Some Tea Party politicians, such as Michele Bachmann, R-MN, have called for spending cuts without raising the debt ceiling.
"We have a very large part of our economy - 10 percent - is funded by direct government spending," Friedman said.
Friedman said that if we cut back very rapidly, some folks will lose their jobs.
The alternative would be to lower spending over time, something Friedman said most economists agree with.
But freshman Tea Party candidates were voted into office based on their economic ideas. They promised to get federal spending under control.
"If they don't deliver, they'll be in trouble," Deravi said. "Their election cycle is 2012."
And so, many Republicans are pushing back against their own party's fixes to the debt ceiling.
And the Democrats are no different. Republicans want to raise the debt ceiling a small amount and revisit the issue in 2012, which also happens to be an election year.
"I believe (Obama) views this as a distraction for next year," Deravi said.
And so a new and so-called bipartisan plan proposed by Senate Majority Leader Harry Reid, D-NV, gives in to many Republican demands.

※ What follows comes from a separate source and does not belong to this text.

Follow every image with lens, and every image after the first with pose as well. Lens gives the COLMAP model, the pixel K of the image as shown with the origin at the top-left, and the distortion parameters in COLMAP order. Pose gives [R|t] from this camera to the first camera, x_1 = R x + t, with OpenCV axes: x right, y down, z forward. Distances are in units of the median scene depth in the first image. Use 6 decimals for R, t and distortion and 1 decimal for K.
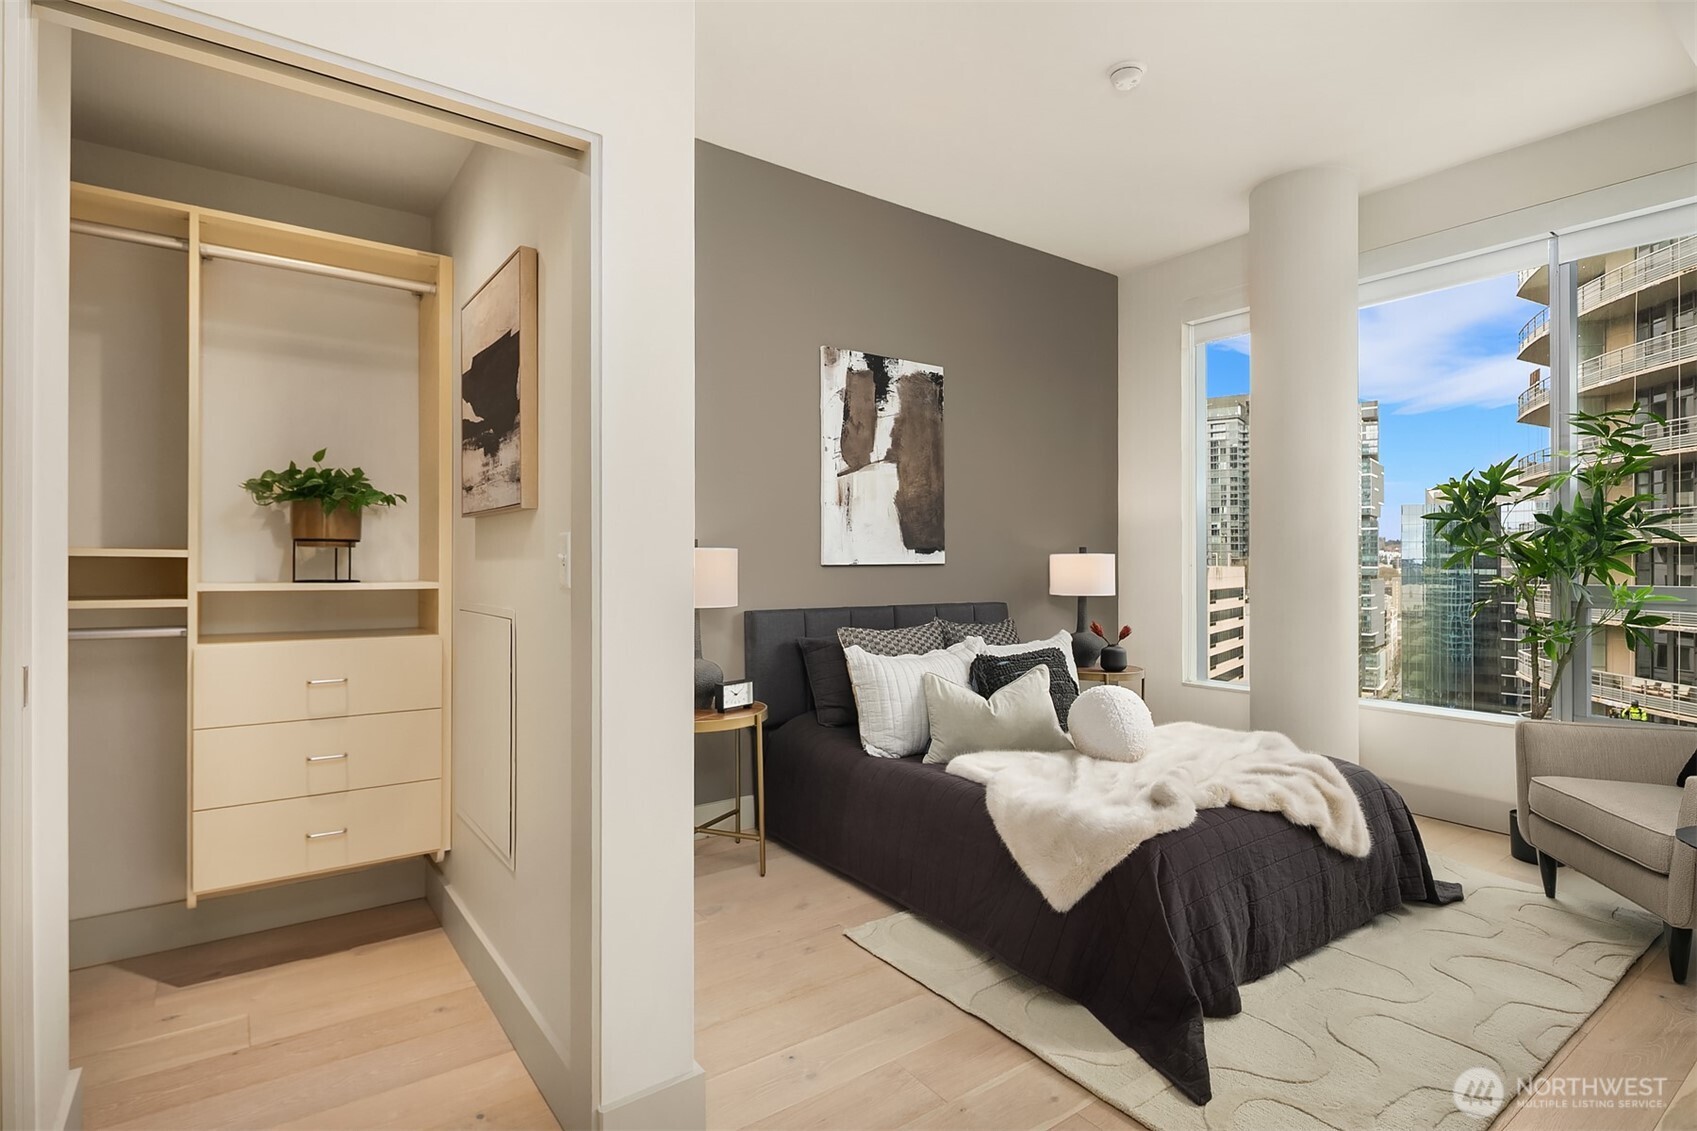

But it has one major difference: It schedules the debt ceiling renegotiation for 2013 - after the presidential election has been decided.
The president wants to secure his job, Deravi said. Pushing aside the debt ceiling would avoid an ideological economic debate and bring greater scrutiny to the individual candidate.
And so, a partisan war has come to wrap itself around the debt ceiling.
"When you mix politics and economics, you get an ugly commodity," Deravi said.